Repeat the text of every item below word for word, leaving out the pictures.

____

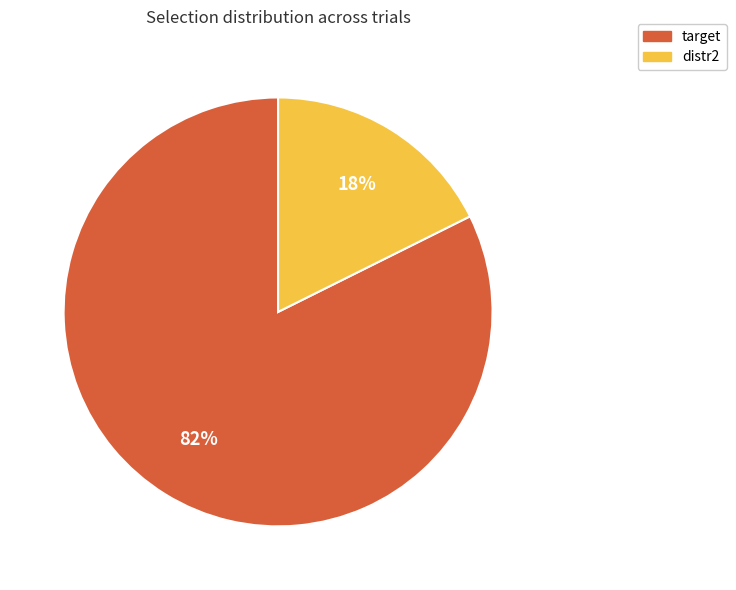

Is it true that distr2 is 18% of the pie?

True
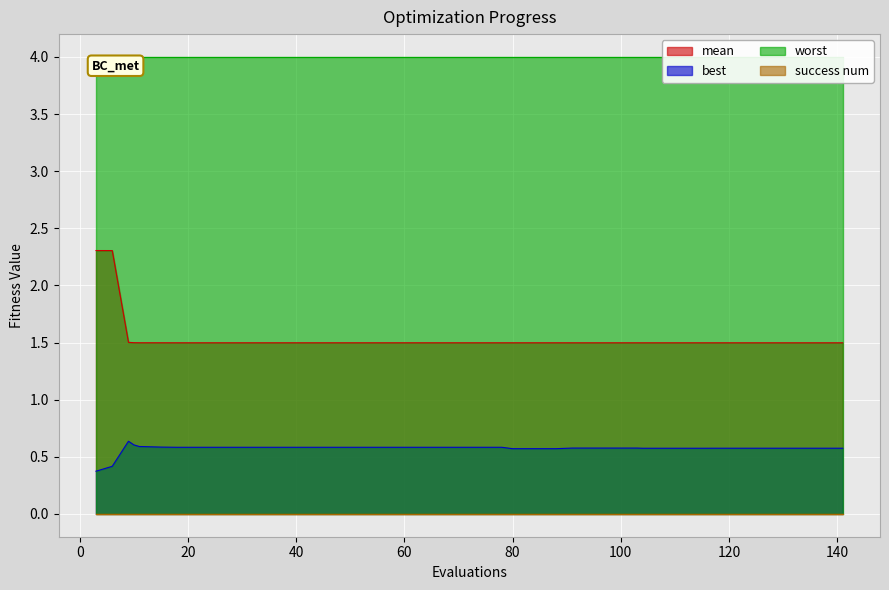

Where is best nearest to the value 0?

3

____

## PROBLEM SOLUTION
Is it true that distr2 is 18% of the pie?

True

Where is best nearest to the value 0?

3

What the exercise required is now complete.